EXERCISE AIM: Filter the entries below, keeping only lines with "ankle".

*** MATERIAL SUPPLIED ***

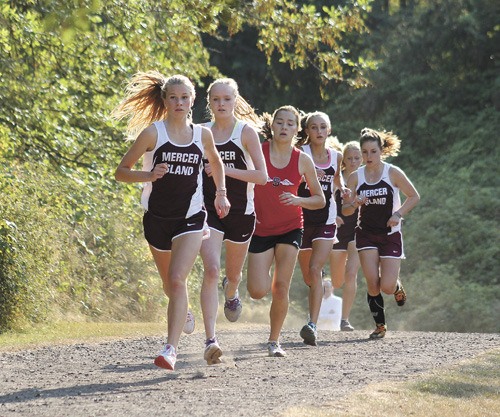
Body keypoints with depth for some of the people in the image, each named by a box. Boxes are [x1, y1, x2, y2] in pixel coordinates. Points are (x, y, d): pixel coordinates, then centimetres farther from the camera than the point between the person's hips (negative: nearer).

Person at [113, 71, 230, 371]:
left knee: (177, 280, -19)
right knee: (170, 285, 16)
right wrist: (148, 175, -22)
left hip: (190, 218, -1)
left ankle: (171, 349, -23)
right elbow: (121, 171, -5)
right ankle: (183, 312, 51)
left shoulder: (202, 135, 2)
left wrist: (221, 194, 15)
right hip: (157, 218, 1)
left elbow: (216, 161, 24)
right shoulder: (153, 133, -7)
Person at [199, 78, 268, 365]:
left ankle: (232, 291, 58)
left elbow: (262, 176, -9)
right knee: (211, 270, -19)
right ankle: (211, 340, -25)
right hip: (209, 210, 0)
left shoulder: (246, 131, -3)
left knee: (233, 274, 17)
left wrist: (226, 169, -17)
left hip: (241, 211, 0)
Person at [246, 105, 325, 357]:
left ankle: (274, 340, 9)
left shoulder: (303, 160, -3)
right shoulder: (257, 151, -8)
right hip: (261, 228, -1)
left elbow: (320, 200, 4)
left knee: (281, 288, -7)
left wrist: (298, 200, -15)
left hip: (290, 229, 1)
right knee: (258, 292, -9)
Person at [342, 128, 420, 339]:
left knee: (387, 287, -10)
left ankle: (397, 285, 28)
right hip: (366, 233, 2)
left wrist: (398, 214, -12)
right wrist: (354, 204, -19)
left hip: (390, 234, -2)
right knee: (372, 283, -11)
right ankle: (380, 325, 8)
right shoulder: (355, 177, -1)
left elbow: (414, 196, 2)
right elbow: (345, 210, 3)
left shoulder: (393, 173, -7)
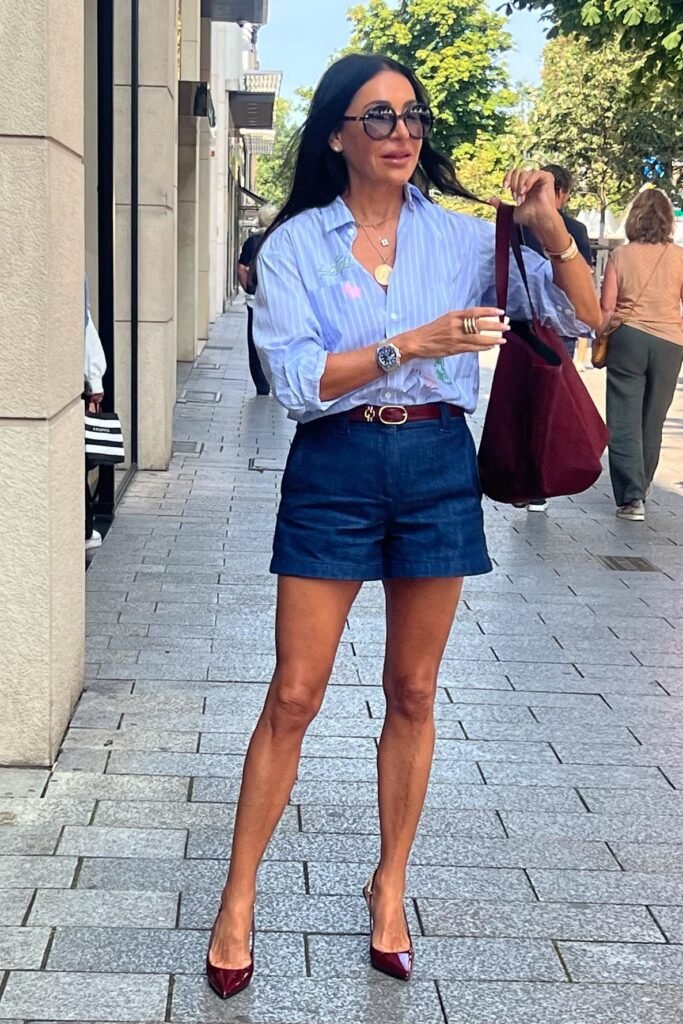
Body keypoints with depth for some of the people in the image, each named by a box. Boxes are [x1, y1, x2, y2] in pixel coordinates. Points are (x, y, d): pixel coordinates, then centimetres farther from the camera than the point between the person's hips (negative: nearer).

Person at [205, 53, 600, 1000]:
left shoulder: (460, 237, 4)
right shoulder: (295, 245, -1)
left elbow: (581, 316, 1)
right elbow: (298, 381, -13)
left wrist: (551, 228, -15)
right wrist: (412, 345, -24)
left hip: (439, 465, 2)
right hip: (335, 468, -2)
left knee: (413, 692, 11)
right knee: (294, 697, 1)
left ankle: (391, 885, 29)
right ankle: (238, 901, 17)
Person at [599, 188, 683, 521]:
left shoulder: (621, 255, -1)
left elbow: (606, 308, 0)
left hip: (628, 337, -2)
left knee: (624, 421, 0)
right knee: (652, 422, 13)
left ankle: (630, 497, -9)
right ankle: (639, 490, 24)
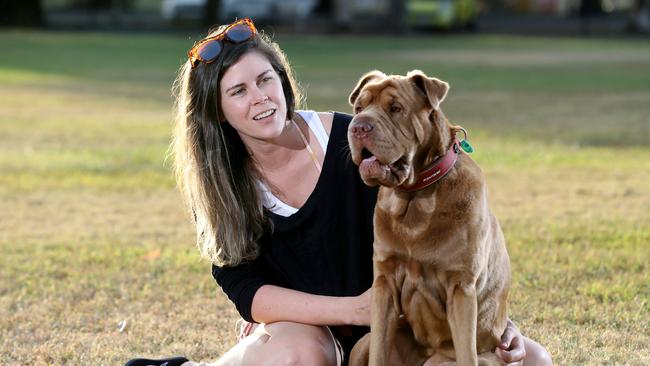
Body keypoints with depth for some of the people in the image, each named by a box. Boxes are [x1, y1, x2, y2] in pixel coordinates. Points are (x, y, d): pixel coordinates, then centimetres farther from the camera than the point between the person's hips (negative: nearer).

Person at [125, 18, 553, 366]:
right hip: (297, 322, -1)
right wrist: (352, 309, -29)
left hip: (389, 320, 1)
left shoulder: (351, 140, -14)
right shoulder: (218, 182, -8)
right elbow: (246, 291, -15)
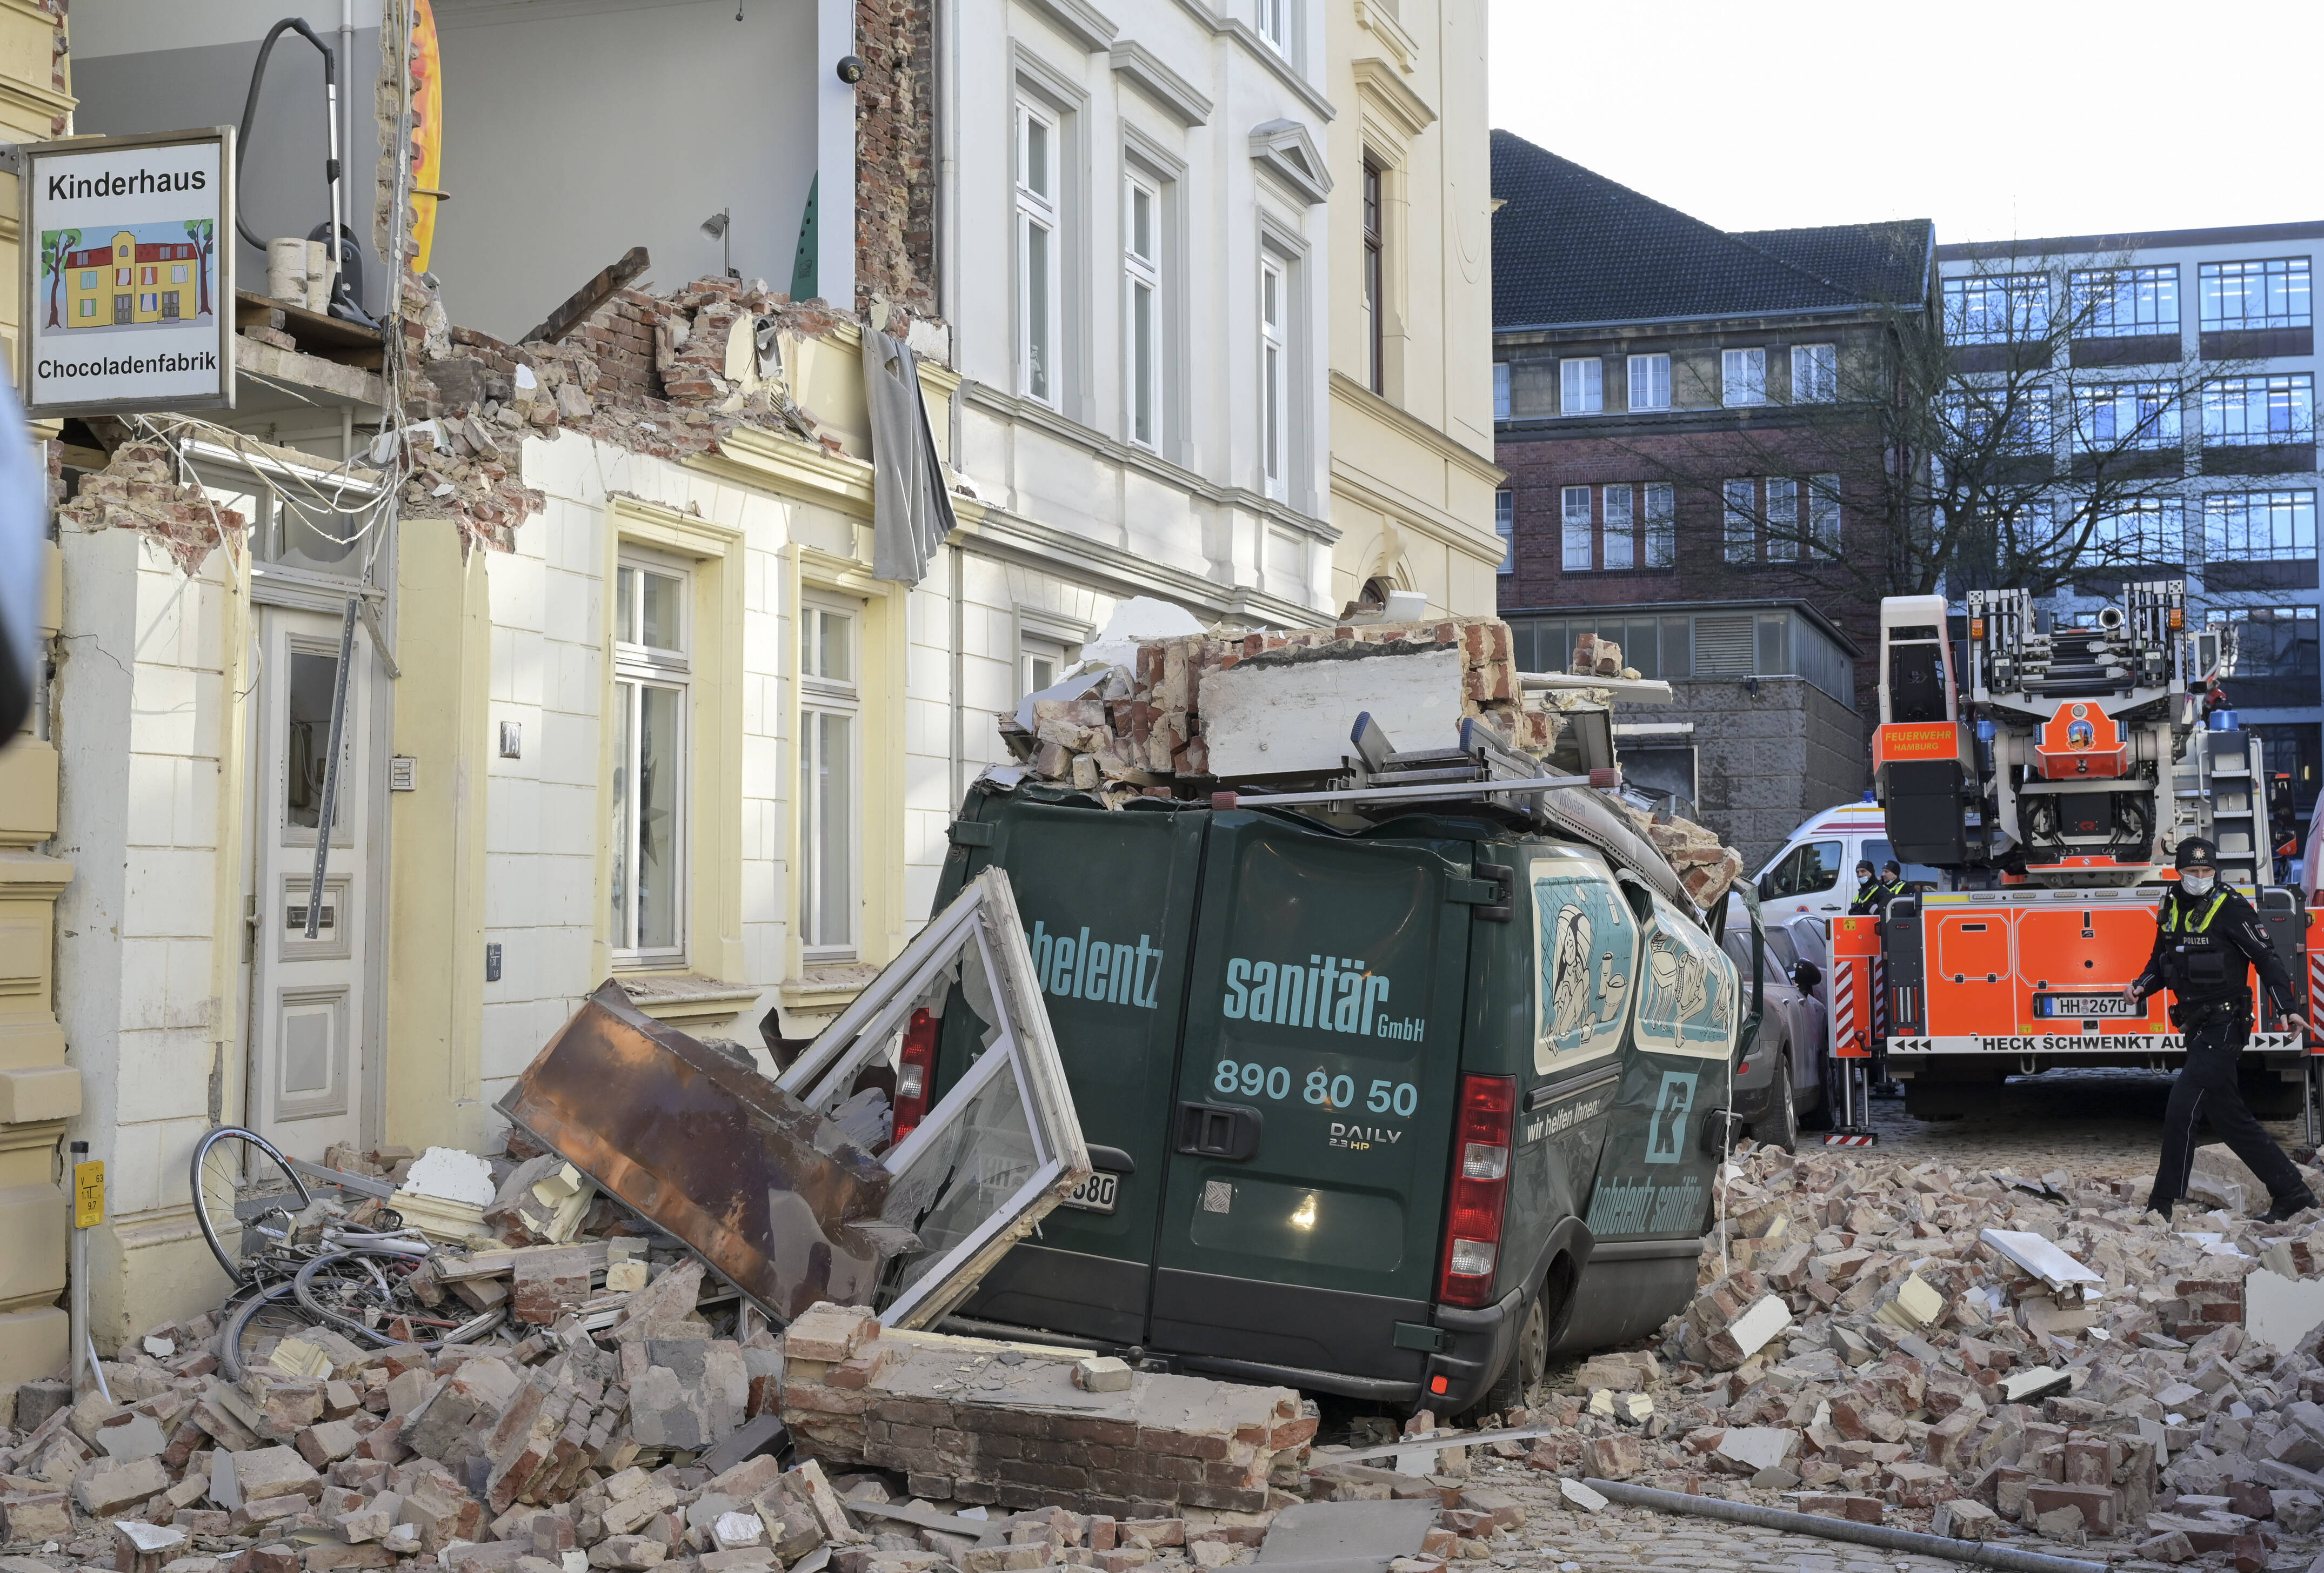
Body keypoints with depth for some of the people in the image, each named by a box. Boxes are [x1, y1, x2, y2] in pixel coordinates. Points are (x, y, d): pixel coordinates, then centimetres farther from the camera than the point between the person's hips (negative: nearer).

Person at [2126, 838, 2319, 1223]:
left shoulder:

***

ANSWER AREA:
left ankle: (171, 349, -23)
right ankle: (183, 312, 51)
left ankle: (232, 291, 58)
right ankle: (211, 340, -25)
left ankle: (274, 340, 9)
left ankle: (397, 285, 28)
right ankle: (380, 325, 8)
left ankle: (391, 885, 29)
right ankle: (238, 901, 17)
left ankle: (630, 497, -9)
right ankle: (639, 490, 24)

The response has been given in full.